The path can point to a Device DAX. In this case only the PMEM_FILE_CREATE and PMEM_FILE_SPARSE flags are valid, but they are both ignored. For Device DAX mappings, len must be equal to either 0 or the exact size of the device.
To delete mappings created with pmem_map_file(), use pmem_unmap().
The pmem_unmap() function deletes all the mappings for the specified address range, and causes further references to addresses within the range to generate invalid memory references. It will use the address specified by the parameter addr, where addr must be a previously mapped region. pmem_unmap() will delete the mappings using munmap(2).
The pmem_is_pmem() function returns true only if the entire range [addr, addr+len) consists of persistent memory. A true return from pmem_is_pmem() means it is safe to use pmem_persist(3) and the related functions to make changes durable for that memory range. See also Caveats.
On success, pmem_map_file() returns a pointer to the memory-mapped region and sets *mapped_lenp and *is_pmemp if they are not NULL. On error, it returns NULL, sets errno appropriately, and does not modify *mapped_lenp or *is_pmemp.
On success, pmem_unmap() returns 0. On error, it returns -1 and sets errno appropriately.
On Linux, pmem_is_pmem() returns true only if the entire range is mapped directly from Device DAX (/dev/daxX.Y) without an intervening file system.
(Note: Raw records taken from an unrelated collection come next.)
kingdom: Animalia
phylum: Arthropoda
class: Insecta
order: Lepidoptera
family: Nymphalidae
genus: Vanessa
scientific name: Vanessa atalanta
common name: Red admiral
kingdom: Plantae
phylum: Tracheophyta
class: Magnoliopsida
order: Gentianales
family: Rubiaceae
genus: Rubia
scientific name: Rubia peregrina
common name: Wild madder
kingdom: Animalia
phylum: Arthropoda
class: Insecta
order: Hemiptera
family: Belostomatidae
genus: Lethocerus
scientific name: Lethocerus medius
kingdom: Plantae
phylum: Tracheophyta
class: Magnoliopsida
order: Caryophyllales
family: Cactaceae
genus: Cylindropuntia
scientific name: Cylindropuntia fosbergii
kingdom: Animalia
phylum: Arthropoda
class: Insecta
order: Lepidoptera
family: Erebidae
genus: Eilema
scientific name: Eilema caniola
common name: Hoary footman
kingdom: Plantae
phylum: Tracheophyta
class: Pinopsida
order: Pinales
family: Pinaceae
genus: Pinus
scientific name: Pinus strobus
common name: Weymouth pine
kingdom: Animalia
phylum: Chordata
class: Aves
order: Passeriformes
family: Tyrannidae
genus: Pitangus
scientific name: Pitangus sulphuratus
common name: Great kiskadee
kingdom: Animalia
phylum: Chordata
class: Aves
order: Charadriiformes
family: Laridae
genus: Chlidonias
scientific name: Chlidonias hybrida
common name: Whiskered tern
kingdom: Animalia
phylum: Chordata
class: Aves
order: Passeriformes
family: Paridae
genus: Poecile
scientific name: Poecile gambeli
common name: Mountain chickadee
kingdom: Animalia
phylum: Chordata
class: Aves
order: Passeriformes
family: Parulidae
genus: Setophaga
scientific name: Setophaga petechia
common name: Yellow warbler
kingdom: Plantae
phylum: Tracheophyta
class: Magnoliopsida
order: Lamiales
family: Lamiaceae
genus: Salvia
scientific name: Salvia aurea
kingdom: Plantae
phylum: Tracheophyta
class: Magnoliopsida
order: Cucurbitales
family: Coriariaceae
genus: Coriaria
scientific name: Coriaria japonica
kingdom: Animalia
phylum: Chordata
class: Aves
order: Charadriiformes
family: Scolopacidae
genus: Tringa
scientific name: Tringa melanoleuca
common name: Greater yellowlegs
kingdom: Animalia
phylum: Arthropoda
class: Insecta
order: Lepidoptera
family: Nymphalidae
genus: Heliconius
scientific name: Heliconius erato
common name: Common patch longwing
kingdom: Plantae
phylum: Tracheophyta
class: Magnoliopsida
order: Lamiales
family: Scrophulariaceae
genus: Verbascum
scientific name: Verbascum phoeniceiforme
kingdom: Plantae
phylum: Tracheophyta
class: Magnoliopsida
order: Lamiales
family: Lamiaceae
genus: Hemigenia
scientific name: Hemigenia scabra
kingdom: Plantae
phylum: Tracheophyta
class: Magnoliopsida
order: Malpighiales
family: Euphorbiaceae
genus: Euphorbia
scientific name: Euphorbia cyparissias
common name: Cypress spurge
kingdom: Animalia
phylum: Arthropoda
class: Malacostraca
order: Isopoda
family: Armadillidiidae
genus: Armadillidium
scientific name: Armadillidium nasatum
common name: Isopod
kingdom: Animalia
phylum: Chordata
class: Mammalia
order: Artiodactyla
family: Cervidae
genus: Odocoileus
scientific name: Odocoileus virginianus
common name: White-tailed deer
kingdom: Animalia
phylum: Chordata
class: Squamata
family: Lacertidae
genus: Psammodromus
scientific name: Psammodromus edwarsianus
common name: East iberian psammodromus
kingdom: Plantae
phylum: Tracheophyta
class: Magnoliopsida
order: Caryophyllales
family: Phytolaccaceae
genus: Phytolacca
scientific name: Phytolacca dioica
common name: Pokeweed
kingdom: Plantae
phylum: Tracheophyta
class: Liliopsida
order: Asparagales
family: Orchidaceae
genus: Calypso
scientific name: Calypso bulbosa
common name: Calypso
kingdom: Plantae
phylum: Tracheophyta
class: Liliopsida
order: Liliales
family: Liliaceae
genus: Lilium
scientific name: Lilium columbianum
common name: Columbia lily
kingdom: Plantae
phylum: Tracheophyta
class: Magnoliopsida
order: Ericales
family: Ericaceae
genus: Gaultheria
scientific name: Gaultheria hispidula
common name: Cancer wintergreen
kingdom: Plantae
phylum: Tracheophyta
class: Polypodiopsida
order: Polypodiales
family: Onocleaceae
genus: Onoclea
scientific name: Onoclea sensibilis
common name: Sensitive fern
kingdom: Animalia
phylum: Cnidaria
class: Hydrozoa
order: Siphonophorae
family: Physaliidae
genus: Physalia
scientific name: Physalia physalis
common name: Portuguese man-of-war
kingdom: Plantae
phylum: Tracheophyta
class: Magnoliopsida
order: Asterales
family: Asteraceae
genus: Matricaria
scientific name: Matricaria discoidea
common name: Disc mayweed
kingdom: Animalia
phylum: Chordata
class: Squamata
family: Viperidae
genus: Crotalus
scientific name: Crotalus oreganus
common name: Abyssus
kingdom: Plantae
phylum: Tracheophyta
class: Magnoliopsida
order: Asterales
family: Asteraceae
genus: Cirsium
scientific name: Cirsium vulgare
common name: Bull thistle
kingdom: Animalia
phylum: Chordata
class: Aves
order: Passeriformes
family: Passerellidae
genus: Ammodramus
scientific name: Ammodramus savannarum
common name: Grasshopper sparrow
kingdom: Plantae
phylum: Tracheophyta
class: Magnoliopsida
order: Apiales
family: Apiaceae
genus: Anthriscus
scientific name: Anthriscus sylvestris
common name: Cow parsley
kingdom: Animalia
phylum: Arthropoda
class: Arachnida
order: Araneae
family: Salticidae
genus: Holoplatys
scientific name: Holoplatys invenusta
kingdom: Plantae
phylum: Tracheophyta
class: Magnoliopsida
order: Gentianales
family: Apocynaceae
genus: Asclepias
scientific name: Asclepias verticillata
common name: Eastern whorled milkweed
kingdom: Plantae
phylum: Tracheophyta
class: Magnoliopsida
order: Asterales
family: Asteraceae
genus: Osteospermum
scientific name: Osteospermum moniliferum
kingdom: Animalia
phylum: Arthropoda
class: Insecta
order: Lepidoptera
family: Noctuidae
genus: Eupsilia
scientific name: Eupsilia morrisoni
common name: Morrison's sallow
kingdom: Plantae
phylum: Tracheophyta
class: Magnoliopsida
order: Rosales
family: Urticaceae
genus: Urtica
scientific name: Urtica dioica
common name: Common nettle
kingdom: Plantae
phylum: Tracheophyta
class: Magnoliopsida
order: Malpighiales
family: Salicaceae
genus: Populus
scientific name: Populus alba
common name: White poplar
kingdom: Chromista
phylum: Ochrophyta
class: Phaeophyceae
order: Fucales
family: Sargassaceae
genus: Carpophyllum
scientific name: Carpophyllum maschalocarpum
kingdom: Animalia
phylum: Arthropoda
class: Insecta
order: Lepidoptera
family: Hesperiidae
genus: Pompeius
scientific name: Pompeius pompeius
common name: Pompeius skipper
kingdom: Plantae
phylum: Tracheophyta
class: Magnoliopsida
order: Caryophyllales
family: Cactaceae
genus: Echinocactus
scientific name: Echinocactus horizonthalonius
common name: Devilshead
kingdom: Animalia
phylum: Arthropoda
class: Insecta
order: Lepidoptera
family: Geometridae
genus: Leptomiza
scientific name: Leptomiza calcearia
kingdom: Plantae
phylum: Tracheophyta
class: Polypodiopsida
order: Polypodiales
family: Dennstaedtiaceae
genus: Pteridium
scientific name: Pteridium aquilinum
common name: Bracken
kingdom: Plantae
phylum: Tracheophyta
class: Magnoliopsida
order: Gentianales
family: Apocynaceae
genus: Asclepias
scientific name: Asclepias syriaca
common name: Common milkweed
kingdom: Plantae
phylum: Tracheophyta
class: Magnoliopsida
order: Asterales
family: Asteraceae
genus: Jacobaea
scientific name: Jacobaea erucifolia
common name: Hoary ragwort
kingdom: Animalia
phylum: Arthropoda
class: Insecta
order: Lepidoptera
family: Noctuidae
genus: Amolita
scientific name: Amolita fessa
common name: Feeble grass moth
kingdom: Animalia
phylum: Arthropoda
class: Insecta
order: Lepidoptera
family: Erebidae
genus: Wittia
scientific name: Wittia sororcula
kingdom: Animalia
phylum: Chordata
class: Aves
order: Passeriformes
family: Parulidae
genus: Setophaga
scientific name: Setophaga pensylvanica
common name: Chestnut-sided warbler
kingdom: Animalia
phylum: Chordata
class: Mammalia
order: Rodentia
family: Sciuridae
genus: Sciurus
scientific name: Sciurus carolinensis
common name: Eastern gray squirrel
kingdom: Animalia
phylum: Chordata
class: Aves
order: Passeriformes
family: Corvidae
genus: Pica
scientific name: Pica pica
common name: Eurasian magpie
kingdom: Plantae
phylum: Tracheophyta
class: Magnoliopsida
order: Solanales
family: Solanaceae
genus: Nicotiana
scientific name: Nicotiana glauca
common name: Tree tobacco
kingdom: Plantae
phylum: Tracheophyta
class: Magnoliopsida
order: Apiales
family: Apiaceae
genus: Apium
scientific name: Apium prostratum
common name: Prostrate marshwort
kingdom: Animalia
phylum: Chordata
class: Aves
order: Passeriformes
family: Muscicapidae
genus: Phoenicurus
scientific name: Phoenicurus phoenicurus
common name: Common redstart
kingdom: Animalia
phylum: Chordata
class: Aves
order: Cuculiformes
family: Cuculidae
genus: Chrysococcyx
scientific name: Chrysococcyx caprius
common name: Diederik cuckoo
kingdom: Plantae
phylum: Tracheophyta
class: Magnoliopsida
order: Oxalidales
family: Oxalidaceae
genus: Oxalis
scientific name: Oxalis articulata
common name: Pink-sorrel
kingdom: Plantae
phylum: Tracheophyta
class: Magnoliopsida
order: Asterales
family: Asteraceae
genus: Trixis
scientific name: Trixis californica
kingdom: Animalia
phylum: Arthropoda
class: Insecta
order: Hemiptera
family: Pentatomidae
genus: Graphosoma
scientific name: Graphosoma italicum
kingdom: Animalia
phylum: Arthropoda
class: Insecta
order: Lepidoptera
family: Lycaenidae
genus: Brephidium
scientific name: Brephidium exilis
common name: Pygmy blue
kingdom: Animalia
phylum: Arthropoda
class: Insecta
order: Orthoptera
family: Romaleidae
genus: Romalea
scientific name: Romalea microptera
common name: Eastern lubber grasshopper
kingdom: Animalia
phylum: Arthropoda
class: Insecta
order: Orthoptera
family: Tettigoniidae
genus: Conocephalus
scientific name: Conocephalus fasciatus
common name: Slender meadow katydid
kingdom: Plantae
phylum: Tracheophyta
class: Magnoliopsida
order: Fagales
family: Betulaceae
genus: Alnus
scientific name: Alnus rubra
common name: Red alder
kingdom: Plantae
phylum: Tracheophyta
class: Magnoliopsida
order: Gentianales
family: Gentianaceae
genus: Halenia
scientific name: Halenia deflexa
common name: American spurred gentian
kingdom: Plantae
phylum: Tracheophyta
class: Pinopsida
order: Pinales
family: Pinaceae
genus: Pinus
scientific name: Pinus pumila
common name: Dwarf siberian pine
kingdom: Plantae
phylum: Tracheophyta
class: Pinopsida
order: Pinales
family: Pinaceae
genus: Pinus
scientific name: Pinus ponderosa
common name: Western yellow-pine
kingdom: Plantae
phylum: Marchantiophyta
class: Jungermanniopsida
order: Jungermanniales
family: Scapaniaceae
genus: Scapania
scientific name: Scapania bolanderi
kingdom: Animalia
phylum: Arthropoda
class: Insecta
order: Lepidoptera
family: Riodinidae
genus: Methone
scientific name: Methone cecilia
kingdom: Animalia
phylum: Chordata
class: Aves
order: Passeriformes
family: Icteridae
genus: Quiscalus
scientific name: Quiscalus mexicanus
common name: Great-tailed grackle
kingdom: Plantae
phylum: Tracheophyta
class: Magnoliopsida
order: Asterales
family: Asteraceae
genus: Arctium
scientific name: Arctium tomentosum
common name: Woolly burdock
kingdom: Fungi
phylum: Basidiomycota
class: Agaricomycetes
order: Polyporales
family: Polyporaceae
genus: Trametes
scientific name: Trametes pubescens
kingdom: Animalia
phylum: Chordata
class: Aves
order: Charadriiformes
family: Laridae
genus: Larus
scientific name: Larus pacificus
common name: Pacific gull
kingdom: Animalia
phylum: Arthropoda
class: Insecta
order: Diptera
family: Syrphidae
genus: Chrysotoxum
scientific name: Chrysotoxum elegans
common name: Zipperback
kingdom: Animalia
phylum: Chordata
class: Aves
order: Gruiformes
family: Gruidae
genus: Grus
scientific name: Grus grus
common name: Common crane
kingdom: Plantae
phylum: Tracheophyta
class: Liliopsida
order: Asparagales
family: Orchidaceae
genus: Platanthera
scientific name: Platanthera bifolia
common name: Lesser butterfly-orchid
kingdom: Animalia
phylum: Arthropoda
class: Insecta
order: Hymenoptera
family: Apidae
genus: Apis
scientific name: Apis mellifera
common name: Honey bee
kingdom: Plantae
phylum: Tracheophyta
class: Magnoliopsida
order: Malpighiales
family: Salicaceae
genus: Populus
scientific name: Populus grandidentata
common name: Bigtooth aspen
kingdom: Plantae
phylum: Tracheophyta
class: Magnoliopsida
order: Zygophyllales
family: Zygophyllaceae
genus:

In the future, as file systems become available that support flushing with pmem_persist(3), pmem_is_pmem() will return true as appropriate.
The result of pmem_is_pmem() query is only valid for the mappings created using pmem_map_file(). For other memory regions, in particular those created by a direct call to mmap(2), pmem_is_pmem() always returns false, even if the queried range is entirely persistent memory.
Not all file systems support posix_fallocate(3). pmem_map_file() will fail if PMEM_FILE_CREATE is specified without PMEM_FILE_SPARSE and the underlying file system does not support posix_fallocate(3).
creat(2), ftruncate(2), mmap(2), msync(2), munmap(2), open(2), pmem_persist(3), posix_fallocate(3), libpmem(7) and <https://pmem.io>
libpmem(7), libpmemblk(7), libpmemlog(7), pmem_flush(3), pmem_memmove_persist(3), pmemobj_open(3).
The man pages pmem_map_file(3) and pmem_unmap(3) are aliases of pmem_is_pmem(3).